28 074
Wijziging van de Wet luchtvaart inzake de exploitatie van de luchthaven Schiphol

G
VERSLAG VAN DE VASTE COMMISSIE VOOR VERKEER EN WATERSTAAT1

Vastgesteld 16 mei 2006

Blijkens het antwoord van de regering in de nadere memorie van antwoord op vraag 18 acht zij het noodzakelijk, dat de overheid als aandeelhouder vooraf instemming verleent voor investeringen in buitenlandse luchthavens en investeringen die van ingrijpende betekenis zijn. De leden van de commissie delen het oordeel van het kabinet, dat omwille van de waarborging van het mainportbelang van Schiphol de overheid als aandeelhoudster zeggenschap uitoefent over dergelijke majeure investeringen. Zij merken echter op, dat althans de huidige exploitant, de NV Luchthaven Schiphol, een zogenaamde structuurvennootschap is en op grond van artikel 2:164 BW dwingendrechtelijk is voorgeschreven, dat het de raad van commissarissen is die goedkeuring verleent aan belangrijke investeringen als in dat artikel gedefinieerd.

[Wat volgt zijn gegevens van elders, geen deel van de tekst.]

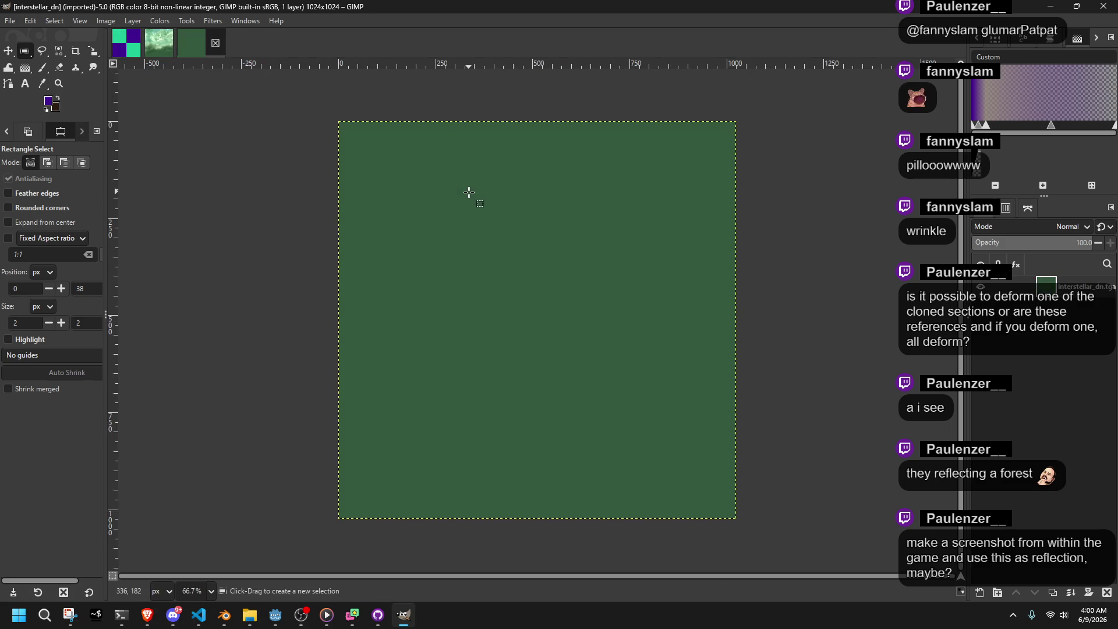
click(215, 43)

Brengt dit niet met zich mee, zo vragen de commissieleden, dat in het onderhavige wetsvoorstel een bepaling moet worden opgenomen dat op de vennootschap aan wie de exploitatievergunning zal worden verleend, de structuurregeling van art. 2:152 e.v. BW niet van toepassing is. Acht de regering het mogelijk om via de Wet luchtvaart te derogeren van het Burgerlijk Wetboek? Indien inderdaad een nadere voorziening nodig is, is het dan niet evenzeer gewenst, dat in artikel 8.25 wordt voorzien in de mogelijkheid om bij algemene maatregel van bestuur of ministeriële regeling eisen te formuleren waaraan de statuten van de exploitant moeten voldoen, opdat daarin de gewenste goedkeuring door de algemene vergadering van aandeelhouders van majeure investeringsbeslissingen wordt vastgelegd? Zou het dan wellicht ook aanbeveling verdienen te verlangen, dat de statutaire doelstelling vermeldt, dat de vennootschap rekening houdt met het mainportbelang van de luchthaven?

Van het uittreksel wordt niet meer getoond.